The Dawson case, as it is known, looked at whether this Trust had met its statutory duty to involve service users when it made the decision to designate a hospital as a temporary COVID-19-free “Green Site” in May 2020. The hospital’s accident and emergency (A&E) department was closed temporarily and in its place, an urgent treatment centre was set up. Patients needing A&E were taken to, or had to travel to, other hospitals. The Trust took four weeks to prepare the proposal for consideration by its Board. It informed stakeholders three days before that Board meeting.
The Judge’s ruling ultimately centred on defining the quality and timing of “meaningful involvement” required by the duty to involve, even in circumstances of urgency.
There are very useful points that engagement and involvement professionals and service change leaders can take from the Judge’s consideration of the case as set out in his judgment.¹
Understanding the duty to involve
The case summarises the requirements of the duty to involve as a meaningful opportunity for service users to be involved at a formative stage, before a decision. Service users may or may not choose to take that opportunity to be involved. It recognises that:
- Involvement in planning, in development and consideration of proposals for change, and in decisions to be made about the operation of services, are the essentials of meaningful and fair participation in decision making.
- Arguing that no involvement can take place until a proposal is final, or virtually final, it is inconsistent with the duty to involve service users in the “development” of proposals.
- The longer a temporary change is in place, the greater risk that the change will be impossible to reverse.
1. There is no exemption from the duty for urgent cases or temporary changes
The fact that a proposal or decision is said to be temporary is not the important consideration in deciding what the arrangements for service user involvement should be.
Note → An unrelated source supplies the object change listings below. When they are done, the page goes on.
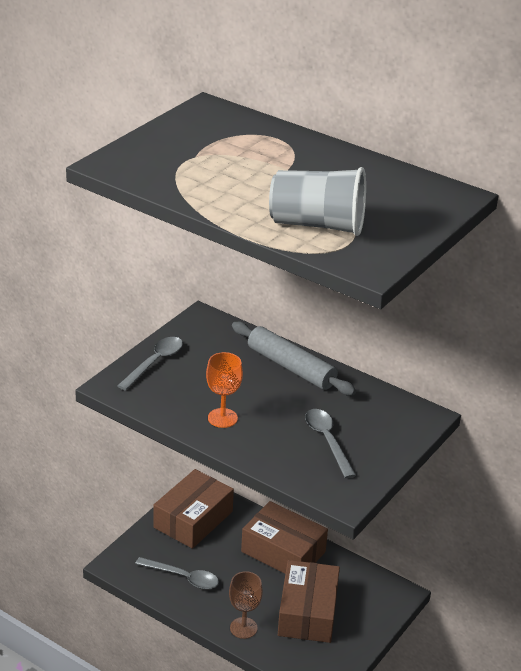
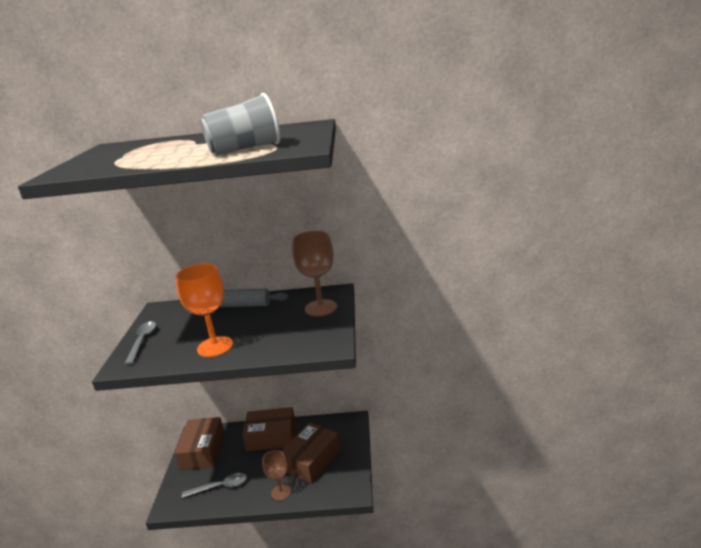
camera: 30 degrees left, 10 degrees down
orange goblet [206,352,243,428] -> orange goblet [176,263,233,357], size x1.60
brown box [278,560,340,643] -> brown box turned 60 degrees clockwise [282,422,340,484]
grey spoon [305,409,356,478] -> none
none -> brown goblet [292,231,337,317]

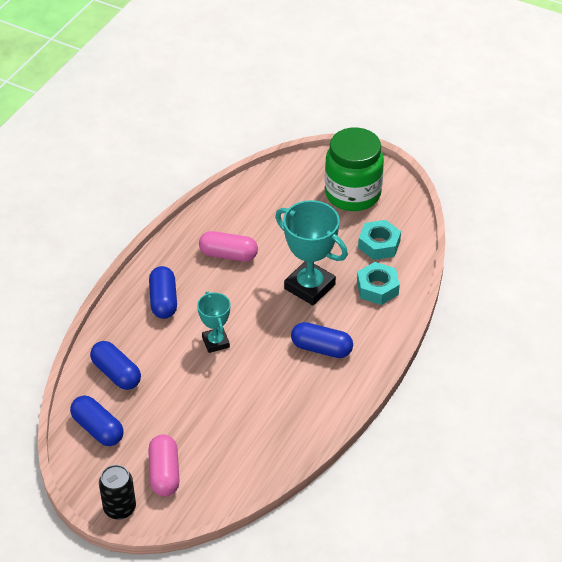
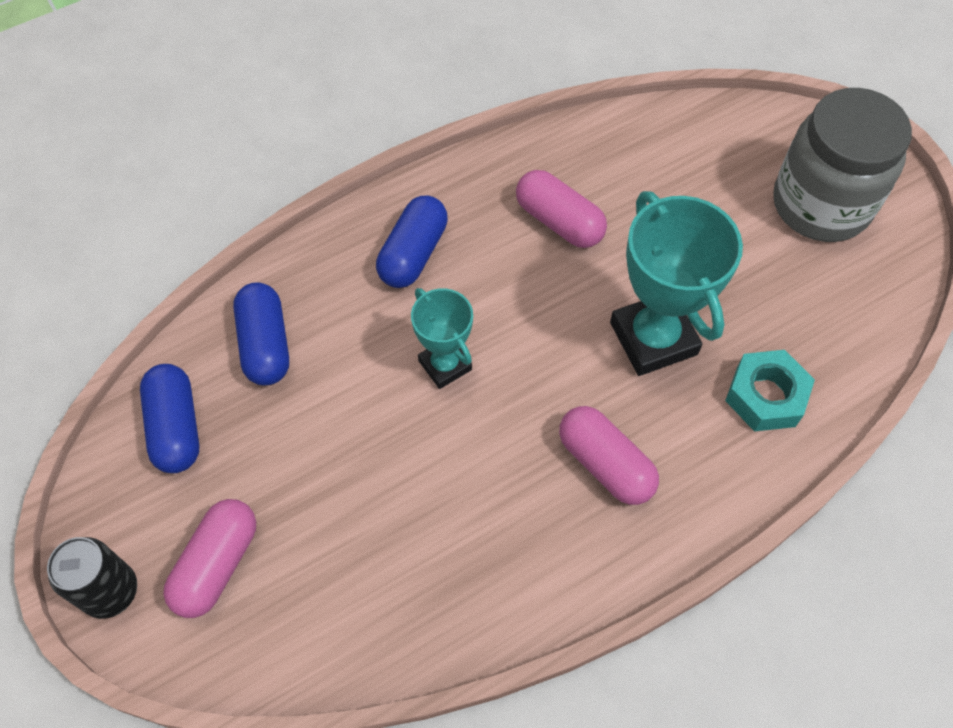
camera: 30 degrees right, 15 degrees up
turquoise trophy [197,292,230,353] -> turquoise trophy turned 45 degrees counterclockwise [411,288,473,389]
blue capsule [291,322,353,358] -> pink capsule [559,406,659,505]
green jar [325,127,384,211] -> grey jar [773,88,912,242]
turquoise nut [358,220,401,260] -> none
What matters is what impact the decision will have and for how long.
Not in the case and relevant here is that in urgent cases where an organisation is genuinely satisfied the welfare of patients or staff is at risk, there is an exemption from the duty to consult local authority health scrutiny committees.²
2. Informing is not involving
Informing people might be an appropriate action at a point in the process of developing proposals for changes to services. On its own, informing people is not involvement.
3. Where there is time to plan, there is time to involve
NHS organisations that are developing plans to change services should take steps to involve service users in the development and consideration of their proposals. It is the organisation’s responsibility to do as much involvement as it reasonably can in the time available and allocate resources to make it happen.
4. The principles of fairness and proportionality apply to the duty to involve
The more impactful and the longer term the proposal or decision, the greater the degree of involvement of service users the duty will require.
Where the matter is urgent, and a decision is taken on a genuinely short term or provisional basis and is genuinely open to reversal or modification very limited arrangements for public involvement could be acceptable.
Blog by: Paul Parsons
¹ Dawson v United Lincolnshire Hospitals NHS Trust [2021] EWHC 928 (Admin)
² R23(5), The Local Authority (Public Health, Health and Wellbeing Boards and Health Scrutiny) Regulations 2013 (as amended).